Neste fluxo de encontros entre diversos agentes dos mais variados quadrantes, Tipo.PT é também fruto indissociável das conferências O Que um Livro Pode organizadas em 2011, 2012 e 2014 pela Isabel e três amigos: a Cláudia Dias, o David Guéniot e a Patrícia Almeida. Em 2014 a Filipa Valadares foi convidada a integrar a organização das conferências. O primeiro texto de divulgação explica que:

O título desses encontros “O que um livro pode” – com a sua formulação que ecoa algo de incompleto ou suspenso – pretende reforçar este aspecto: o que um livro pode ser, o que ele pode devir, o que ele pode conter, em que pode ser transformado… ou seja, o livro enquanto espaço de potencialidades – que sempre desafia as próprias convenções do livro “tradicional”. Papel, páginas, capa e contracapa, mas também texto, imagem, relações entre texto e imagem, entre imagens, fotografias, desenhos, entre textos, elaboração de estratégias de narração, de ficção, de interacção com o leitor, diversidade dos modos de impressão, constituem alguns dos recursos de que o artista dispõe e agencia para desmultiplicar as formas do livro e complexificar as suas redes de significados.3

www.Tipo.PT e o Portuguese Small Press Yearbook  ganharam sentido e foram sendo estruturados em cada um destes “encontros”, tecendo uma rede colaborativa interessada no reconhecimento público do valor plástico indiscutível deste tipo de obras. São uma tomada de posição activa na elaboração da história da edição de autor em Portugal, divulgando projectos editoriais de grande qualidade mas que, por diversas razões, são ainda marginais no meio artístico.
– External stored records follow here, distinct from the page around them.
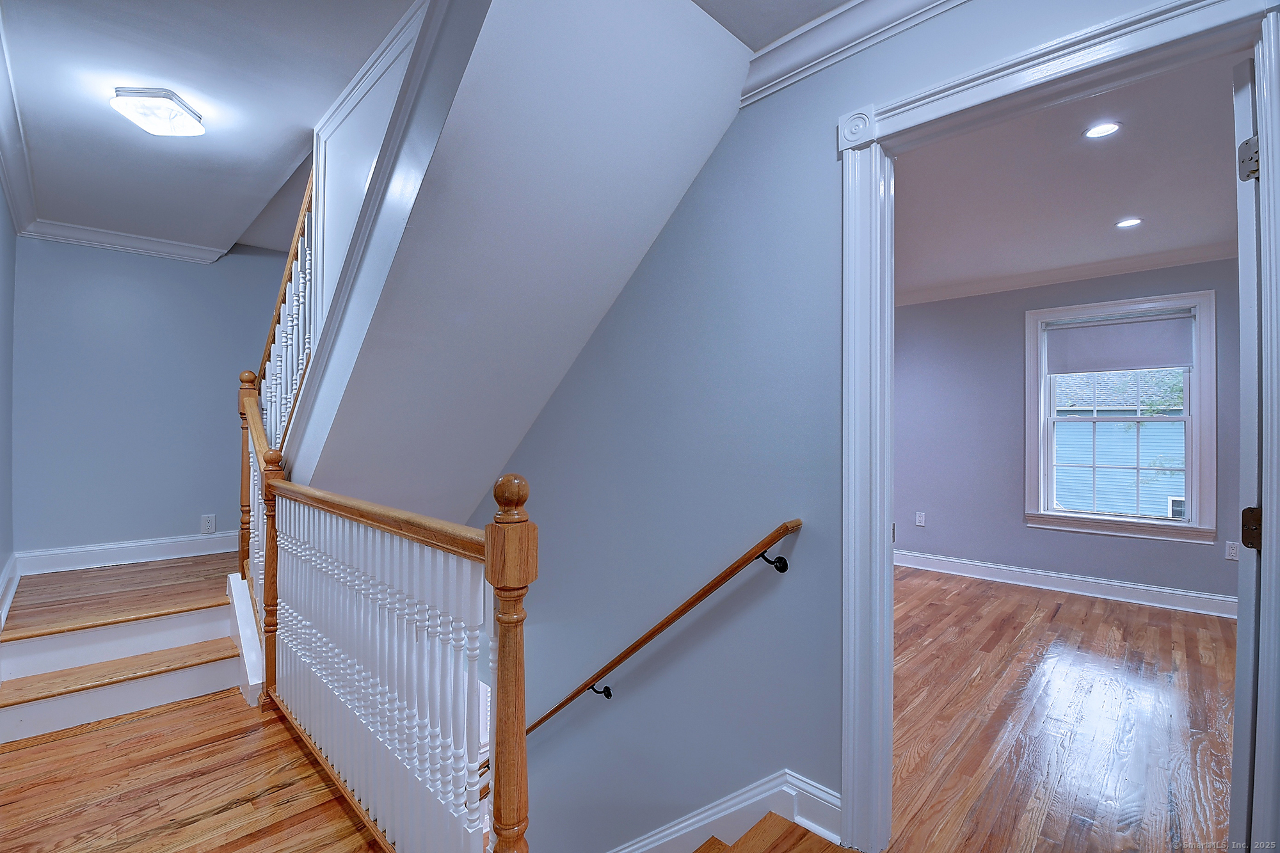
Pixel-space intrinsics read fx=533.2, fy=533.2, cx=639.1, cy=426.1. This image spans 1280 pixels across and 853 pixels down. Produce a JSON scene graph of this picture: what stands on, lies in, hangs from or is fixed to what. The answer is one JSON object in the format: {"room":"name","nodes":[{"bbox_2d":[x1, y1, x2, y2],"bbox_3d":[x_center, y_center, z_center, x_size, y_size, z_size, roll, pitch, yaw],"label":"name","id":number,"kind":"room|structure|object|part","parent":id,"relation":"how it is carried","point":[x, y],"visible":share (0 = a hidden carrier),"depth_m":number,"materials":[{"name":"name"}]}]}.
{"room":"hallway","nodes":[
{"label":"hallway","id":0,"kind":"room"},
{"bbox_2d":[0,184,16,618],"bbox_3d":[-2.327,-0.094,1.691,4.646,2.663,0.129,0,0,44],"label":"left wall","id":1,"kind":"structure","parent":0,"point":[0,568],"depth_m":2.95,"materials":[{"name":"paint"}]},
{"bbox_2d":[0,552,19,629],"bbox_3d":[-2.868,0.918,2.333,3.044,0.229,0.022,0,0,44],"label":"baseboard","id":2,"kind":"structure","parent":1,"relation":"attached to","point":[8,570],"depth_m":2.93,"materials":[{"name":"white paint"}]},
{"bbox_2d":[0,9,36,236],"bbox_3d":[-2.232,-1.290,1.766,4.298,0.112,0.102,0,0,44],"label":"crown molding","id":3,"kind":"structure","parent":1,"relation":"attached to","point":[16,202],"depth_m":2.50,"materials":[{"name":"white paint"}]},
{"bbox_2d":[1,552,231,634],"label":"landing floor","id":4,"kind":"structure","parent":0,"point":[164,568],"depth_m":2.97,"materials":[{"name":"brown wood"}]},
{"bbox_2d":[12,231,291,561],"bbox_3d":[-3.252,-0.193,4.026,0.128,2.816,2.109,0,0,44],"label":"back wall","id":5,"kind":"structure","parent":0,"point":[144,264],"depth_m":3.69,"materials":[{"name":"blue paint"}]},
{"bbox_2d":[21,218,229,263],"bbox_3d":[-3.480,-1.260,3.657,0.086,0.100,0.996,0,0,44],"label":"crown molding","id":6,"kind":"structure","parent":5,"relation":"attached to","point":[131,242],"depth_m":3.62,"materials":[{"name":"white paint"}]},
{"bbox_2d":[14,531,239,575],"bbox_3d":[-3.329,0.881,3.915,0.020,0.134,1.625,0,0,44],"label":"baseboard","id":7,"kind":"structure","parent":5,"relation":"attached to","point":[68,550],"depth_m":3.67,"materials":[{"name":"white paint"}]},
{"bbox_2d":[200,513,216,533],"bbox_3d":[-3.173,0.717,3.925,0.009,0.126,0.080,0,0,44],"label":"wall outlet","id":8,"kind":"object","parent":5,"relation":"attached to","point":[211,523],"visible":0.99,"depth_m":3.92,"materials":[{"name":"white plastic"}]},
{"bbox_2d":[0,688,385,852],"bbox_3d":[-1.139,1.382,1.264,4.159,0.277,1.806,0,0,44],"label":"hallway floor","id":9,"kind":"structure","parent":0,"point":[139,720],"depth_m":1.82,"materials":[{"name":"brown wood"}]},
{"bbox_2d":[0,572,246,745],"bbox_3d":[-2.423,1.080,2.488,1.097,0.396,1.133,0,0,44],"label":"staircase","id":10,"kind":"structure","parent":9,"relation":"on","point":[21,727],"depth_m":2.47,"materials":[{"name":"white"}]},
{"bbox_2d":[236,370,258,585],"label":"newel post","id":11,"kind":"object","parent":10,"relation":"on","point":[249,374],"visible":0.49,"depth_m":3.08,"materials":[{"name":"brown wood"}]},
{"bbox_2d":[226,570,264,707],"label":"stair skirt board","id":12,"kind":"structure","parent":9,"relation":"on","point":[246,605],"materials":[{"name":"white paint"}]},
{"bbox_2d":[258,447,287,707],"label":"newel post","id":13,"kind":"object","parent":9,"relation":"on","point":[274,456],"visible":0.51,"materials":[{"name":"brown wood"}]},
{"bbox_2d":[258,456,533,852],"bbox_3d":[-0.991,0.679,1.812,2.095,1.171,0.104,0,0,44],"label":"stair railing","id":14,"kind":"object","parent":9,"relation":"on","point":[274,523],"visible":0.97,"depth_m":1.51,"materials":[{"name":"white wood"}]},
{"bbox_2d":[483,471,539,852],"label":"newel post","id":15,"kind":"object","parent":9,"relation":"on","point":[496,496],"visible":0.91,"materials":[{"name":"brown wood"}]},
{"bbox_2d":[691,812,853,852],"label":"stair","id":16,"kind":"structure","parent":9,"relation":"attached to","point":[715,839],"depth_m":1.76,"materials":[{"name":"brown wood"}]},
{"bbox_2d":[0,0,419,257],"bbox_3d":[-1.741,-1.383,1.951,4.756,0.169,1.567,0,0,44],"label":"hallway ceiling","id":17,"kind":"structure","parent":0,"point":[174,83],"depth_m":2.14,"materials":[{"name":"white paint"}]},
{"bbox_2d":[109,87,207,136],"bbox_3d":[-1.959,-1.269,2.191,0.276,0.089,0.268,0,0,44],"label":"ceiling light","id":18,"kind":"object","parent":17,"relation":"attached to","point":[169,95],"visible":0.99,"depth_m":2.13,"materials":[{"name":"white glass"}]},
{"bbox_2d":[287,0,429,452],"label":"stair side wall","id":19,"kind":"structure","parent":0,"point":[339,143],"depth_m":2.28,"materials":[{"name":"white paint"}]},
{"bbox_2d":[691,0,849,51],"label":"hallway ceiling","id":20,"kind":"structure","parent":0,"point":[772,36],"depth_m":1.64,"materials":[{"name":"paint"}]},
{"bbox_2d":[468,0,1206,850],"bbox_3d":[-0.013,0.970,2.386,5.526,5.325,0.141,0,0,44],"label":"stairwell wall","id":21,"kind":"structure","parent":0,"point":[660,247],"depth_m":2.06,"materials":[{"name":"paint"}]},
{"bbox_2d":[272,0,753,527],"bbox_3d":[-0.981,-0.463,2.455,3.063,2.486,1.247,0,0,44],"label":"upper staircase","id":22,"kind":"structure","parent":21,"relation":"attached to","point":[697,31],"depth_m":1.93,"materials":[{"name":"white paint"}]},
{"bbox_2d":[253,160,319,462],"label":"upper stair railing","id":23,"kind":"object","parent":22,"relation":"on","point":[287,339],"visible":0.42,"depth_m":2.74,"materials":[{"name":"wood"}]},
{"bbox_2d":[509,520,805,741],"bbox_3d":[-0.259,1.091,2.485,2.335,1.588,0.114,0,0,44],"label":"handrail","id":24,"kind":"object","parent":21,"relation":"attached to","point":[550,715],"visible":0.83,"depth_m":2.10,"materials":[{"name":"brown wood"}]},
{"bbox_3d":[-0.166,1.123,2.268,0.069,0.073,0.069,0,0,44],"label":"bracket","id":25,"kind":"part","parent":24,"relation":"part of","materials":[{"name":"black metal"}]},
{"bbox_3d":[0.459,0.468,1.840,0.070,0.073,0.070,0,0,44],"label":"bracket","id":26,"kind":"part","parent":24,"relation":"part of","materials":[{"name":"black metal"}]},
{"bbox_2d":[609,769,841,852],"bbox_3d":[0.090,1.778,1.926,1.354,0.984,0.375,0,0,44],"label":"stair skirt board","id":27,"kind":"structure","parent":21,"relation":"attached to","point":[690,829],"depth_m":1.88,"materials":[{"name":"white paint"}]},
{"bbox_2d":[739,0,966,106],"bbox_3d":[0.883,-1.205,1.286,1.576,0.118,0.108,0,0,44],"label":"crown molding","id":28,"kind":"structure","parent":21,"relation":"attached to","point":[835,16],"depth_m":1.66,"materials":[{"name":"white paint"}]},
{"bbox_2d":[837,0,1279,852],"bbox_3d":[1.032,0.178,1.364,1.013,2.230,0.181,0,0,44],"label":"door frame","id":29,"kind":"structure","parent":21,"relation":"attached to","point":[1279,90],"depth_m":1.49,"materials":[{"name":"white paint"}]},
{"bbox_2d":[1231,49,1263,852],"bbox_3d":[1.685,0.236,1.405,0.844,2.139,0.090,0,0,-33],"label":"door","id":30,"kind":"structure","parent":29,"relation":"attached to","point":[1243,260],"depth_m":1.18,"materials":[{"name":"white paint"}]},
{"bbox_2d":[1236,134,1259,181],"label":"door hinge","id":31,"kind":"object","parent":29,"relation":"attached to","point":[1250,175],"visible":0.8,"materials":[{"name":"silver metal"}]},
{"bbox_2d":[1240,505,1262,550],"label":"door hinge","id":32,"kind":"object","parent":29,"relation":"attached to","point":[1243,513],"visible":0.91,"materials":[{"name":"metal"}]},
{"bbox_2d":[891,567,1235,852],"bbox_3d":[1.916,1.375,2.970,3.989,0.166,3.732,0,0,44],"label":"right room floor","id":33,"kind":"structure","parent":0,"point":[1065,612],"depth_m":2.33,"materials":[{"name":"brown wood"}]},
{"bbox_2d":[896,259,1239,610],"bbox_3d":[3.313,0.008,4.447,4.359,2.646,0.143,0,0,44],"label":"bedroom wall","id":34,"kind":"structure","parent":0,"point":[1043,533],"depth_m":4.56,"materials":[{"name":"paint"}]},
{"bbox_2d":[915,511,926,526],"bbox_3d":[2.598,0.861,4.935,0.072,0.121,0.009,0,0,44],"label":"wall outlet","id":35,"kind":"object","parent":34,"relation":"attached to","point":[920,518],"visible":0.98,"depth_m":4.93,"materials":[{"name":"white plastic"}]},
{"bbox_2d":[893,549,1235,618],"bbox_3d":[3.320,1.250,4.328,4.120,0.128,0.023,0,0,44],"label":"baseboard","id":36,"kind":"structure","parent":34,"relation":"attached to","point":[1040,573],"depth_m":4.20,"materials":[{"name":"white paint"}]},
{"bbox_2d":[892,241,1237,307],"bbox_3d":[3.440,-1.193,3.840,3.846,0.105,0.280,0,0,44],"label":"crown molding","id":37,"kind":"structure","parent":34,"relation":"attached to","point":[1055,274],"depth_m":4.15,"materials":[{"name":"white paint"}]},
{"bbox_2d":[1025,290,1216,542],"bbox_3d":[3.667,-0.056,4.117,1.088,1.745,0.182,0,0,44],"label":"window","id":38,"kind":"structure","parent":34,"relation":"in","point":[1206,443],"depth_m":4.04,"materials":[{"name":"white"}]},
{"bbox_2d":[1045,311,1194,376],"bbox_3d":[3.627,-0.621,4.067,0.860,0.409,0.046,0,0,44],"label":"roller shade","id":39,"kind":"object","parent":38,"relation":"attached to","point":[1101,367],"visible":0.98,"depth_m":4.03,"materials":[{"name":"grey fabric"}]},
{"bbox_2d":[1224,540,1239,560],"bbox_3d":[4.043,0.847,3.633,0.070,0.119,0.009,0,0,44],"label":"wall socket","id":40,"kind":"object","parent":34,"relation":"attached to","point":[1233,553],"visible":0.9,"depth_m":3.63,"materials":[{"name":"white plastic"}]},
{"bbox_2d":[893,51,1244,300],"bbox_3d":[2.141,-1.316,3.090,4.025,0.120,3.812,0,0,44],"label":"far room ceiling","id":41,"kind":"structure","parent":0,"point":[1131,205],"depth_m":2.82,"materials":[{"name":"white paint"}]},
{"bbox_2d":[1082,121,1121,138],"bbox_3d":[1.979,-1.267,2.283,0.145,0.007,0.143,0,0,44],"label":"recessed light","id":42,"kind":"object","parent":41,"relation":"in","point":[1105,128],"visible":0.98,"depth_m":2.28,"materials":[{"name":"white"}]},
{"bbox_2d":[1114,216,1143,228],"bbox_3d":[2.971,-1.233,3.238,0.146,0.007,0.145,0,0,44],"label":"recessed light","id":43,"kind":"object","parent":41,"relation":"in","point":[1131,222],"visible":0.97,"depth_m":3.23,"materials":[{"name":"white"}]},
{"label":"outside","id":44,"kind":"structure","parent":0,"visible":0},
{"bbox_2d":[1052,367,1185,517],"label":"neighboring house","id":45,"kind":"structure","parent":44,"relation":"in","point":[1181,451],"depth_m":11.58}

BARAONA, Isabel e FIGUEIREDO CARDOSO, Catarina - da prática e da colecção à investigação. In, Kraft #1 (Coord. Miguel Leal). Porto, FBAUP, 2014.

1 Este texto é redigido segundo as normas da ortografia vigente antes do AO.

2 Como nota final, devo mencionar que foi publicada uma versão deste texto no Portuguese Small Press Yearbook 2013, cujo primeiro número foi lançado em Novembro de 2013.